## Your objective
In the animal sleep column below, what term describes the open-eye periods of quietude that follow brief sleep episodes in many birds?

## Given passage

──────────

STRANGE BUT TRUE- In the jungle: Why the lion sleeps two nights


DRAWING BY DEBORAH DERR McCLINTOCK

Q. "Bedtime" in the animal kingdom: How crazy can things get? –L.E. Mur

A. With fish, so primitive are their nervous systems, you can't even be sure they sleep, says Israeli researcher Peretz Lavie in The Enchanted World of Sleep. At times, they swim around continuously, then sink to the bottom motionless awhile. If disturbed, they'll move around again. So, were they sleeping? By a behavioral definition, yes.

Some say you can safely grab onto the tail of a shark that's resting motionless (asleep?) at the bottom, though Lavie says he has no plans to verify this for himself.

Among birds, many sleep for brief episodes, followed by open-eye periods of quietude ("vigilant sleep"). Some seem to sleep with one eye open, perhaps resting a single brain hemisphere at a time; others sleep standing on one leg.

──────────

## Data for analysis
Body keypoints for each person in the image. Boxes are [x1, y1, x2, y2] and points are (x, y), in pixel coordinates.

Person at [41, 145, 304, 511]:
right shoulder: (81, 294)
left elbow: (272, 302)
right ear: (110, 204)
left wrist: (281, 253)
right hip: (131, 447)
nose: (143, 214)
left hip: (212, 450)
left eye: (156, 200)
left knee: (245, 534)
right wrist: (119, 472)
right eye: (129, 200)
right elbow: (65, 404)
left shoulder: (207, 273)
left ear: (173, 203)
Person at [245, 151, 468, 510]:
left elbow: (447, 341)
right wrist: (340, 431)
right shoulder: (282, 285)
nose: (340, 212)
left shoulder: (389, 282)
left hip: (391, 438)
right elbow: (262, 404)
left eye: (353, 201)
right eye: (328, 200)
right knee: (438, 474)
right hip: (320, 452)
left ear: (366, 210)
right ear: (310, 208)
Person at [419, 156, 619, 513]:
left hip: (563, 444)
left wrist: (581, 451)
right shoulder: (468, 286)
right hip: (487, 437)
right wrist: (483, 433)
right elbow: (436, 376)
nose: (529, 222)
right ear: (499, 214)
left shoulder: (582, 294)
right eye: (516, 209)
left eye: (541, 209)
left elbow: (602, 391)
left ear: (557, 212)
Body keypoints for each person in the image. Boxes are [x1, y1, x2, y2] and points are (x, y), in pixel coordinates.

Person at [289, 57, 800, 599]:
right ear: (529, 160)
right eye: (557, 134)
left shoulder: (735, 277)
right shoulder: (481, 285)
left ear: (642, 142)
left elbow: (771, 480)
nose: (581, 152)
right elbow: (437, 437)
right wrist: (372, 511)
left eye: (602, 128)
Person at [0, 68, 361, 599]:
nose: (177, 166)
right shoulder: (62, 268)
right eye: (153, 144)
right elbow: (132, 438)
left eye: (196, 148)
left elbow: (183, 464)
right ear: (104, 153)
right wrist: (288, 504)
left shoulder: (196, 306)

──────────

## Written response
Vigilant sleep.